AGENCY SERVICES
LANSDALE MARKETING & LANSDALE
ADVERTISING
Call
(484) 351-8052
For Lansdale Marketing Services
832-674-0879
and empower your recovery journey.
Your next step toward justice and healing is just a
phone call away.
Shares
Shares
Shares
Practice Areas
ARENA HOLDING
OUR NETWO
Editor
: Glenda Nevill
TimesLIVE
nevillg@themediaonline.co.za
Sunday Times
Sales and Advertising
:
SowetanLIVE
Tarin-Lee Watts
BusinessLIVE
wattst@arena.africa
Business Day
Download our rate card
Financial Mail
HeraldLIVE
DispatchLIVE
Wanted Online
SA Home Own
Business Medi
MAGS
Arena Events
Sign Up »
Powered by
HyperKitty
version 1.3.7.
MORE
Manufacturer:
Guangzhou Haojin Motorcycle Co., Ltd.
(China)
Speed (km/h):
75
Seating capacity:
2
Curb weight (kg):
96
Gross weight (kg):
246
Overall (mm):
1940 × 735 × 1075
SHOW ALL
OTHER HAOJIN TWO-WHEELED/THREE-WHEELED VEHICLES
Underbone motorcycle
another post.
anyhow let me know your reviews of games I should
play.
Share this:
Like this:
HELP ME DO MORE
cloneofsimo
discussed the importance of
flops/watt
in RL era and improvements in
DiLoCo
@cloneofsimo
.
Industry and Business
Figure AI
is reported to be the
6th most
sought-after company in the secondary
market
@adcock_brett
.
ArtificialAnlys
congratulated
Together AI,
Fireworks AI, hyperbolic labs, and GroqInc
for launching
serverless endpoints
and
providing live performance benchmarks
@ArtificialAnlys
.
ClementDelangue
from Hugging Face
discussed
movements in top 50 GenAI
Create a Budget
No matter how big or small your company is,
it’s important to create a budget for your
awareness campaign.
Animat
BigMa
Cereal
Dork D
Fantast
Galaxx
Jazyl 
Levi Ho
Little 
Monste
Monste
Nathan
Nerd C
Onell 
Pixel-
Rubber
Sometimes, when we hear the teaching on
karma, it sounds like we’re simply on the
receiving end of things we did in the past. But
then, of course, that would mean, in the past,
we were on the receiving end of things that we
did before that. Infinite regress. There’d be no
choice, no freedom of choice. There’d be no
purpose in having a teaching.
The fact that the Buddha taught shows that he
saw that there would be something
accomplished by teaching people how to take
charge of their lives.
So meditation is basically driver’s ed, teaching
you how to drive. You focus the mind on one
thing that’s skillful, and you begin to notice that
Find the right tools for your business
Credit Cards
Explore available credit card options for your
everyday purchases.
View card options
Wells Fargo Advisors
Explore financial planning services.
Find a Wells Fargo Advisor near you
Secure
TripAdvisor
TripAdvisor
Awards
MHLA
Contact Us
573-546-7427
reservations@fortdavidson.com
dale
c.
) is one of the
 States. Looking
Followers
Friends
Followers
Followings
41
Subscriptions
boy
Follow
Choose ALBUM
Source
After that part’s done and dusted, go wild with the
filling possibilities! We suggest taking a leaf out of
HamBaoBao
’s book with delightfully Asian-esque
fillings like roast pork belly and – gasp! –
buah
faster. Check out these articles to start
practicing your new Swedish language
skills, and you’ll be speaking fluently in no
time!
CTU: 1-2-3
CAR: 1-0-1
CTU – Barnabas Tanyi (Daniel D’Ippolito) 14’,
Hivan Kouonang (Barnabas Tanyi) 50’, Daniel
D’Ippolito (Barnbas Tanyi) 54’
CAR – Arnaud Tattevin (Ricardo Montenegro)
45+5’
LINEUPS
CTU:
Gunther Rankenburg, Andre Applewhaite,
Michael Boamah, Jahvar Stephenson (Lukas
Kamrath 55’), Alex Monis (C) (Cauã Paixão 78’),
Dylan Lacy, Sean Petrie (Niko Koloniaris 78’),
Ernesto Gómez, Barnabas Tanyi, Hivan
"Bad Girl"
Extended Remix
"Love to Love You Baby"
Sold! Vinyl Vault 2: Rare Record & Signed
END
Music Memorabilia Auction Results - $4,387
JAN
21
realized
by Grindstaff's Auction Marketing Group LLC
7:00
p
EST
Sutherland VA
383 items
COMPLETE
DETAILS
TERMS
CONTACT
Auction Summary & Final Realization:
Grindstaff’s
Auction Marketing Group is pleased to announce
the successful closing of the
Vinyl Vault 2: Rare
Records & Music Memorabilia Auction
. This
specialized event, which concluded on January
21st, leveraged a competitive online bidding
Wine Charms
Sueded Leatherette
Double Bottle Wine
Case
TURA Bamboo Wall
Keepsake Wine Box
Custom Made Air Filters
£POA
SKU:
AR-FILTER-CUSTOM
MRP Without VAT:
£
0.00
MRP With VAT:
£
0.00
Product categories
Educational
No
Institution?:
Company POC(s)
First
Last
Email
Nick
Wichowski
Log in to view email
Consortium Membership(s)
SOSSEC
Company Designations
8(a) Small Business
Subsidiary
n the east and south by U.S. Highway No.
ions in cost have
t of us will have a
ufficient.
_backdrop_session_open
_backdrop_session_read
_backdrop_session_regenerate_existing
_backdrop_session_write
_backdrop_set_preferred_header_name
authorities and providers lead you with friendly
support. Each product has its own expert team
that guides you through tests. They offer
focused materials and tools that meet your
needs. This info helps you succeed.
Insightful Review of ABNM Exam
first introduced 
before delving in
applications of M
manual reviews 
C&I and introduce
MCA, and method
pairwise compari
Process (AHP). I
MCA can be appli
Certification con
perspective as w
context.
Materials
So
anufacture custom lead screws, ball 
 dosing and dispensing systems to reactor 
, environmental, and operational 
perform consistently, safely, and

> **What to produce**
Please copy out every line of the data above verbatim, without changing a single character.

> **Finished task**
AGENCY SERVICES
LANSDALE MARKETING & LANSDALE
ADVERTISING
Call
(484) 351-8052
For Lansdale Marketing Services
832-674-0879
and empower your recovery journey.
Your next step toward justice and healing is just a
phone call away.
Shares
Shares
Shares
Practice Areas
ARENA HOLDING
OUR NETWO
Editor
: Glenda Nevill
TimesLIVE
nevillg@themediaonline.co.za
Sunday Times
Sales and Advertising
:
SowetanLIVE
Tarin-Lee Watts
BusinessLIVE
wattst@arena.africa
Business Day
Download our rate card
Financial Mail
HeraldLIVE
DispatchLIVE
Wanted Online
SA Home Own
Business Medi
MAGS
Arena Events
Sign Up »
Powered by
HyperKitty
version 1.3.7.
MORE
Manufacturer:
Guangzhou Haojin Motorcycle Co., Ltd.
(China)
Speed (km/h):
75
Seating capacity:
2
Curb weight (kg):
96
Gross weight (kg):
246
Overall (mm):
1940 × 735 × 1075
SHOW ALL
OTHER HAOJIN TWO-WHEELED/THREE-WHEELED VEHICLES
Underbone motorcycle
another post.
anyhow let me know your reviews of games I should
play.
Share this:
Like this:
HELP ME DO MORE
cloneofsimo
discussed the importance of
flops/watt
in RL era and improvements in
DiLoCo
@cloneofsimo
.
Industry and Business
Figure AI
is reported to be the
6th most
sought-after company in the secondary
market
@adcock_brett
.
ArtificialAnlys
congratulated
Together AI,
Fireworks AI, hyperbolic labs, and GroqInc
for launching
serverless endpoints
and
providing live performance benchmarks
@ArtificialAnlys
.
ClementDelangue
from Hugging Face
discussed
movements in top 50 GenAI
Create a Budget
No matter how big or small your company is,
it’s important to create a budget for your
awareness campaign.
Animat
BigMa
Cereal
Dork D
Fantast
Galaxx
Jazyl 
Levi Ho
Little 
Monste
Monste
Nathan
Nerd C
Onell 
Pixel-
Rubber
Sometimes, when we hear the teaching on
karma, it sounds like we’re simply on the
receiving end of things we did in the past. But
then, of course, that would mean, in the past,
we were on the receiving end of things that we
did before that. Infinite regress. There’d be no
choice, no freedom of choice. There’d be no
purpose in having a teaching.
The fact that the Buddha taught shows that he
saw that there would be something
accomplished by teaching people how to take
charge of their lives.
So meditation is basically driver’s ed, teaching
you how to drive. You focus the mind on one
thing that’s skillful, and you begin to notice that
Find the right tools for your business
Credit Cards
Explore available credit card options for your
everyday purchases.
View card options
Wells Fargo Advisors
Explore financial planning services.
Find a Wells Fargo Advisor near you
Secure
TripAdvisor
TripAdvisor
Awards
MHLA
Contact Us
573-546-7427
reservations@fortdavidson.com
dale
c.
) is one of the
 States. Looking
Followers
Friends
Followers
Followings
41
Subscriptions
boy
Follow
Choose ALBUM
Source
After that part’s done and dusted, go wild with the
filling possibilities! We suggest taking a leaf out of
HamBaoBao
’s book with delightfully Asian-esque
fillings like roast pork belly and – gasp! –
buah
faster. Check out these articles to start
practicing your new Swedish language
skills, and you’ll be speaking fluently in no
time!
CTU: 1-2-3
CAR: 1-0-1
CTU – Barnabas Tanyi (Daniel D’Ippolito) 14’,
Hivan Kouonang (Barnabas Tanyi) 50’, Daniel
D’Ippolito (Barnbas Tanyi) 54’
CAR – Arnaud Tattevin (Ricardo Montenegro)
45+5’
LINEUPS
CTU:
Gunther Rankenburg, Andre Applewhaite,
Michael Boamah, Jahvar Stephenson (Lukas
Kamrath 55’), Alex Monis (C) (Cauã Paixão 78’),
Dylan Lacy, Sean Petrie (Niko Koloniaris 78’),
Ernesto Gómez, Barnabas Tanyi, Hivan
"Bad Girl"
Extended Remix
"Love to Love You Baby"
Sold! Vinyl Vault 2: Rare Record & Signed
END
Music Memorabilia Auction Results - $4,387
JAN
21
realized
by Grindstaff's Auction Marketing Group LLC
7:00
p
EST
Sutherland VA
383 items
COMPLETE
DETAILS
TERMS
CONTACT
Auction Summary & Final Realization:
Grindstaff’s
Auction Marketing Group is pleased to announce
the successful closing of the
Vinyl Vault 2: Rare
Records & Music Memorabilia Auction
. This
specialized event, which concluded on January
21st, leveraged a competitive online bidding
Wine Charms
Sueded Leatherette
Double Bottle Wine
Case
TURA Bamboo Wall
Keepsake Wine Box
Custom Made Air Filters
£POA
SKU:
AR-FILTER-CUSTOM
MRP Without VAT:
£
0.00
MRP With VAT:
£
0.00
Product categories
Educational
No
Institution?:
Company POC(s)
First
Last
Email
Nick
Wichowski
Log in to view email
Consortium Membership(s)
SOSSEC
Company Designations
8(a) Small Business
Subsidiary
n the east and south by U.S. Highway No.
ions in cost have
t of us will have a
ufficient.
_backdrop_session_open
_backdrop_session_read
_backdrop_session_regenerate_existing
_backdrop_session_write
_backdrop_set_preferred_header_name
authorities and providers lead you with friendly
support. Each product has its own expert team
that guides you through tests. They offer
focused materials and tools that meet your
needs. This info helps you succeed.
Insightful Review of ABNM Exam
first introduced 
before delving in
applications of M
manual reviews 
C&I and introduce
MCA, and method
pairwise compari
Process (AHP). I
MCA can be appli
Certification con
perspective as w
context.
Materials
So
anufacture custom lead screws, ball 
 dosing and dispensing systems to reactor 
, environmental, and operational 
perform consistently, safely, and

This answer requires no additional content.